In April 2019, the Gúna Nua production of Bread not Profits, written by Mike Finn about the "Limerick Soviet", was created as a "new large scale, site-specific, theatre production" commemorating the 100th anniversary of the Limerick Soviet, in which workers in Limerick went on strike in protest against British military occupation of the city in 1919. The play was first presented at the Belltable arts centre in Limerick.

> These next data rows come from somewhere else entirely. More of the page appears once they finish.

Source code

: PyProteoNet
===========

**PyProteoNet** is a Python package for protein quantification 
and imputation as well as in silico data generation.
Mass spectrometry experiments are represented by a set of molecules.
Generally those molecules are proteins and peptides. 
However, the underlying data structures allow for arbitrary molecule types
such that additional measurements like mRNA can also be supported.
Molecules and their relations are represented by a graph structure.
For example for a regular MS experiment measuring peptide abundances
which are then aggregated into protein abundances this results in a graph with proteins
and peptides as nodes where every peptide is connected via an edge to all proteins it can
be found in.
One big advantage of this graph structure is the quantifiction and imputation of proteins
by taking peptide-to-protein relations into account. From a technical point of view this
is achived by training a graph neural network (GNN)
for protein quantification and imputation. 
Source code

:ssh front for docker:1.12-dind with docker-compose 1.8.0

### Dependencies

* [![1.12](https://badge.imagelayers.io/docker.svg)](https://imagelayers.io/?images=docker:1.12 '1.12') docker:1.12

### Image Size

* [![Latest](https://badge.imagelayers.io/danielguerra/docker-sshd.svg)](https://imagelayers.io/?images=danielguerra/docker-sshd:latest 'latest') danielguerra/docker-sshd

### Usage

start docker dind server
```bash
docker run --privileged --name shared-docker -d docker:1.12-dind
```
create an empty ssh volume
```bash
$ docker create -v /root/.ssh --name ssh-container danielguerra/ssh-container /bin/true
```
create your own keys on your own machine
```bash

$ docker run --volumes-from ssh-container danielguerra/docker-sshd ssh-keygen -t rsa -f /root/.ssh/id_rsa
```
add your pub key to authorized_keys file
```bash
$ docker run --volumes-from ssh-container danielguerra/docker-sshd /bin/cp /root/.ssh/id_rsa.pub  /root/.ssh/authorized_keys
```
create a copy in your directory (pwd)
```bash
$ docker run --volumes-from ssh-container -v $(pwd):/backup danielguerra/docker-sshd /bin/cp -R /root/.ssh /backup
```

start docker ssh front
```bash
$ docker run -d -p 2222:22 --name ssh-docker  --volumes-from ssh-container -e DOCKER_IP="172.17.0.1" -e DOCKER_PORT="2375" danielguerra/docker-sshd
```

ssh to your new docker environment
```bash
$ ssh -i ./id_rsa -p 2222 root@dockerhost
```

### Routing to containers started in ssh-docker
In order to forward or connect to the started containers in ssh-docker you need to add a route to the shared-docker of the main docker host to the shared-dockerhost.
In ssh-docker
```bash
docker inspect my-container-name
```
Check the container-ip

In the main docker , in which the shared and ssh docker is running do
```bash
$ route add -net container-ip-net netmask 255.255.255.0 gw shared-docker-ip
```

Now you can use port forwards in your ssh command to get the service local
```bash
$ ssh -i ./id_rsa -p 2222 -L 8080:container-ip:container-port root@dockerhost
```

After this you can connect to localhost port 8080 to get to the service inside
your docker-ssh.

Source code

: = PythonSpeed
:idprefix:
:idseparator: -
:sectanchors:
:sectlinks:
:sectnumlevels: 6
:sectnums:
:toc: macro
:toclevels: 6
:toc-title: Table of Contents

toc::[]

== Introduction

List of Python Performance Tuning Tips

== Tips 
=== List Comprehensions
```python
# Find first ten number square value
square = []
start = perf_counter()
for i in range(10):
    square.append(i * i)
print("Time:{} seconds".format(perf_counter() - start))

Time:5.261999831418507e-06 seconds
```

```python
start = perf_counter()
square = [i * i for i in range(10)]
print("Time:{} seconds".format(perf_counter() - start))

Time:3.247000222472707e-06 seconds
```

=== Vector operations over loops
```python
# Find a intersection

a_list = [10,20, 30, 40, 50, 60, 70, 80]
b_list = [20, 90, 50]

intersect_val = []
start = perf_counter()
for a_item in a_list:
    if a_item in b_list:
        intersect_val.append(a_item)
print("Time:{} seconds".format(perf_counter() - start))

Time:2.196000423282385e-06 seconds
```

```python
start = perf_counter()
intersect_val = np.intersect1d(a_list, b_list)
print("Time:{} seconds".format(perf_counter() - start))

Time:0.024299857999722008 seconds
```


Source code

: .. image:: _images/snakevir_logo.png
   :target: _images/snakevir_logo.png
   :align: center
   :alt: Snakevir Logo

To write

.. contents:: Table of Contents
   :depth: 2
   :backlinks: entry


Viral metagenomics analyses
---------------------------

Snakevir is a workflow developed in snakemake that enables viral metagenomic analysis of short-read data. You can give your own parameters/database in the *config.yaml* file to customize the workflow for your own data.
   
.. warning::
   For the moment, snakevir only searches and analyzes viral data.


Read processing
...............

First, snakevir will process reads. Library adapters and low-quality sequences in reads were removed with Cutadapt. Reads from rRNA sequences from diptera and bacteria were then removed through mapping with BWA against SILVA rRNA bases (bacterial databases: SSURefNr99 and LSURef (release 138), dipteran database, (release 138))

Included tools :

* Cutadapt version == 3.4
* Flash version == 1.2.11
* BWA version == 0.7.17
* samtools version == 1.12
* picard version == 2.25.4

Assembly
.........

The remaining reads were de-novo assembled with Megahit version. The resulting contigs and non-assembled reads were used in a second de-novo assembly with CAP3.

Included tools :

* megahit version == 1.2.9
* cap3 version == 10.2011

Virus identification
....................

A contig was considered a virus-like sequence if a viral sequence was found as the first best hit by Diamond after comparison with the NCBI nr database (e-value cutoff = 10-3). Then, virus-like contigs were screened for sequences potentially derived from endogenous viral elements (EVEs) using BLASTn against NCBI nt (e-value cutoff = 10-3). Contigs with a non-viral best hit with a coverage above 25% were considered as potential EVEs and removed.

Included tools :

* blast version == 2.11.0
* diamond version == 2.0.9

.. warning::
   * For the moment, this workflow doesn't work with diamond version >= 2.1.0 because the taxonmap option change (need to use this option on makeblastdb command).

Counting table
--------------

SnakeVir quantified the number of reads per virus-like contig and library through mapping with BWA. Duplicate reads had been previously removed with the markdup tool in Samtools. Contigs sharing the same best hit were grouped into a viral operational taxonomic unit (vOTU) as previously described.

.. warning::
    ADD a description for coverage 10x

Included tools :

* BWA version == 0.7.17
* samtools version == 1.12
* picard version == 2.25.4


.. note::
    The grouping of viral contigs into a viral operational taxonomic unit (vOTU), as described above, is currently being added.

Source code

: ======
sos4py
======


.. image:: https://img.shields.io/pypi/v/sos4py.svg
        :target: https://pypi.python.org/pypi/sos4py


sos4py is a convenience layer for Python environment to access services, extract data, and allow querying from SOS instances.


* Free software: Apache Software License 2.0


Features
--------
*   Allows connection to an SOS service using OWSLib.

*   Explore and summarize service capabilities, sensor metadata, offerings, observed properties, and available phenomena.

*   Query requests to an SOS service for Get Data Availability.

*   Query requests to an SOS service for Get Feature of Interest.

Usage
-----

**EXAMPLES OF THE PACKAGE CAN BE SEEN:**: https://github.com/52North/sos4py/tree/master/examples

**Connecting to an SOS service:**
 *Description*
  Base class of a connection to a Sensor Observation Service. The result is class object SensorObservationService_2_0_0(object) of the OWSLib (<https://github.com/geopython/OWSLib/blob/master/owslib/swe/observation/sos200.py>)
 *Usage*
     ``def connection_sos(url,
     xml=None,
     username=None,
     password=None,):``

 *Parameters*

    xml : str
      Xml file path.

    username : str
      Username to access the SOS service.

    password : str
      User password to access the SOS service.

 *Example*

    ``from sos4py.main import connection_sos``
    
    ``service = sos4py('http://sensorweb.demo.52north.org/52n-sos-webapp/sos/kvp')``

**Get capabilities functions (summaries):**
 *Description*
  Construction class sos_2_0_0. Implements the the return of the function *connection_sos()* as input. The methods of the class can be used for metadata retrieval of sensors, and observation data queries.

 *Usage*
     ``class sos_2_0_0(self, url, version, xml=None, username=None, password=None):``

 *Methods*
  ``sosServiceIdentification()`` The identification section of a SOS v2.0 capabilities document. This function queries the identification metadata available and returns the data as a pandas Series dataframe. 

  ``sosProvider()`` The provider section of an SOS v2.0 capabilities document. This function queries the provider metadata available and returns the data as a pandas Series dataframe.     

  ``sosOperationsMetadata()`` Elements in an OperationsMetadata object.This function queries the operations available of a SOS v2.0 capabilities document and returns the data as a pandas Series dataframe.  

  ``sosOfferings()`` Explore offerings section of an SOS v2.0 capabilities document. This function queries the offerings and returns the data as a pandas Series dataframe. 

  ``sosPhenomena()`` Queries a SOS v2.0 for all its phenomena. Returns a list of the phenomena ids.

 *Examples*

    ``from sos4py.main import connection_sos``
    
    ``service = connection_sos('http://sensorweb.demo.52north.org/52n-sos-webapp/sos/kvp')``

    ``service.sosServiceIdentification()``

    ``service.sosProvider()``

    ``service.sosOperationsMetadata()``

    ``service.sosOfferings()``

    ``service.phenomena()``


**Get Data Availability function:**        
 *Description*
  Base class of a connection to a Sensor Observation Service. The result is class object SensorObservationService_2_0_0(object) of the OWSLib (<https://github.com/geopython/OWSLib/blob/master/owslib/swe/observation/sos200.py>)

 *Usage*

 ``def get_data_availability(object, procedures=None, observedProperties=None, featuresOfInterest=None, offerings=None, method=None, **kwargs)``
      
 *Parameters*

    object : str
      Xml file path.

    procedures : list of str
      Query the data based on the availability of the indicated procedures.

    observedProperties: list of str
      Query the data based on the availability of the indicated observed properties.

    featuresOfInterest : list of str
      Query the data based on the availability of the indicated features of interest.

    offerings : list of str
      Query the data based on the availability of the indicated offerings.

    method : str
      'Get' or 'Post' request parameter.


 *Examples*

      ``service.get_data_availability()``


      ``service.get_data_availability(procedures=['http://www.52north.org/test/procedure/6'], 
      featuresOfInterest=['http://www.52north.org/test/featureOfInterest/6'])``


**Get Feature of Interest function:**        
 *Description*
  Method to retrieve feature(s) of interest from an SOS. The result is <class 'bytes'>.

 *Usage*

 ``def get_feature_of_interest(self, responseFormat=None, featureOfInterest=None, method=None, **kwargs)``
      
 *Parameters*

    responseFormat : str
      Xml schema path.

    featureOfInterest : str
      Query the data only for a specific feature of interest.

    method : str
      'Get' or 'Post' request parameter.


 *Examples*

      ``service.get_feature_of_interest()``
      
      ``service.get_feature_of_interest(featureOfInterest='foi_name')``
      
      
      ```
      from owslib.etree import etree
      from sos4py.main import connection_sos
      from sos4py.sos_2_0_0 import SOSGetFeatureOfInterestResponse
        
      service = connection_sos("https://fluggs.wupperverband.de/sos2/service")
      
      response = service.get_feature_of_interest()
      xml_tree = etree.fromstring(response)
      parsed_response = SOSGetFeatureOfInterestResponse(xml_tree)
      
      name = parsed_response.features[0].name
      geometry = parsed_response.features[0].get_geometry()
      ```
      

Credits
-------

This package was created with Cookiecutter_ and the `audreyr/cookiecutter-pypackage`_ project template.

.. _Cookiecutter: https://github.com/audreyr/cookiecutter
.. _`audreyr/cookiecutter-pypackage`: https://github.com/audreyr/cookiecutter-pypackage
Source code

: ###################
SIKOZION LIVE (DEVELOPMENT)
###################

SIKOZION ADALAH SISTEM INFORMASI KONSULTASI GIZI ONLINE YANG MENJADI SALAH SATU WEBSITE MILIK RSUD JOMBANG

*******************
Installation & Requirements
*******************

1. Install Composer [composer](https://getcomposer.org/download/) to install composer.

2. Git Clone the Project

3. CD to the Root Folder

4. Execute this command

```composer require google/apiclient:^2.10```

In August 2024, the company produced The Magic Play, written by Liam Wilson Smyth and directed by Paul Meade, in Bewley's Cafe Theatre, and the following year, it presented another play by the same playwright, the comedy drama Synapses, at the Civic Theatre in Dublin. In May 2026, Synapses was produced at the Whale Theatre in Greystones, County Wicklow, and at the BellTable.

In April 2026, a production by Gúna Nua was included as part of an event celebrating the 30th anniversary of its official opening of the Town Hall Theatre in Galway.

===World premieres===

- The Morning After The Life Before – written by Ann Blake. First performed in the Belltable Arts Centre, Limerick
- Meltdown by Paul Meade (co-production with axis:Ballymun) – Presented at axis:Ballymun and Project Arts Centre as part of Absolut Fringe, 2009. Also presented at Civic Theatre Tallaght.
- Little Gem by Elaine Murphy (co-production with Civic Theatre) – Winner Carol Tambor Best of Edinburgh Award, Winner BBC/Stewart Parker Award, Winner Fishamble New Writing Award and Best Female Performer Award (entire cast as ensemble), 2008.
- Unravelling the Ribbon by Mary Kelly and Maureen White (co-production with Plan B Productions). Presented in association with Action Breast Cancer, proudly sponsored by Avon Breast Cancer Crusade. Project Cube 2007.
- Trousers by Paul Meade and David Parnell (co-production with Civic Theatre Tallaght
- Thesis by Gerry Dukes, Paul Meade and David Parnell (co-production with Civic Theatre)
- Skin Deep by Paul Meade – Stewart Parker award for Best New Play and nominated for two Irish Times/ESB theatre awards. Project Arts Centre 2003.
- Taste by David Parnell Andrew's Lane 2002.
- Scenes From a Water Cooler by Paul Meade and David Parnell – Winner, Dublin Fringe Awards, Best Production and Best Actor (David Pearse).
- Four Storeys by David Parnell. Project@themint 1998.

===Irish premieres===
- Dinner With Friends by Donald Margulies (co-production with Lane Productions) – Irish Times/ESB theatre awards nomination, best set design, Ferdia Murphy. Andrews Lane 2004.
- The Real Thing by Tom Stoppard. 2004.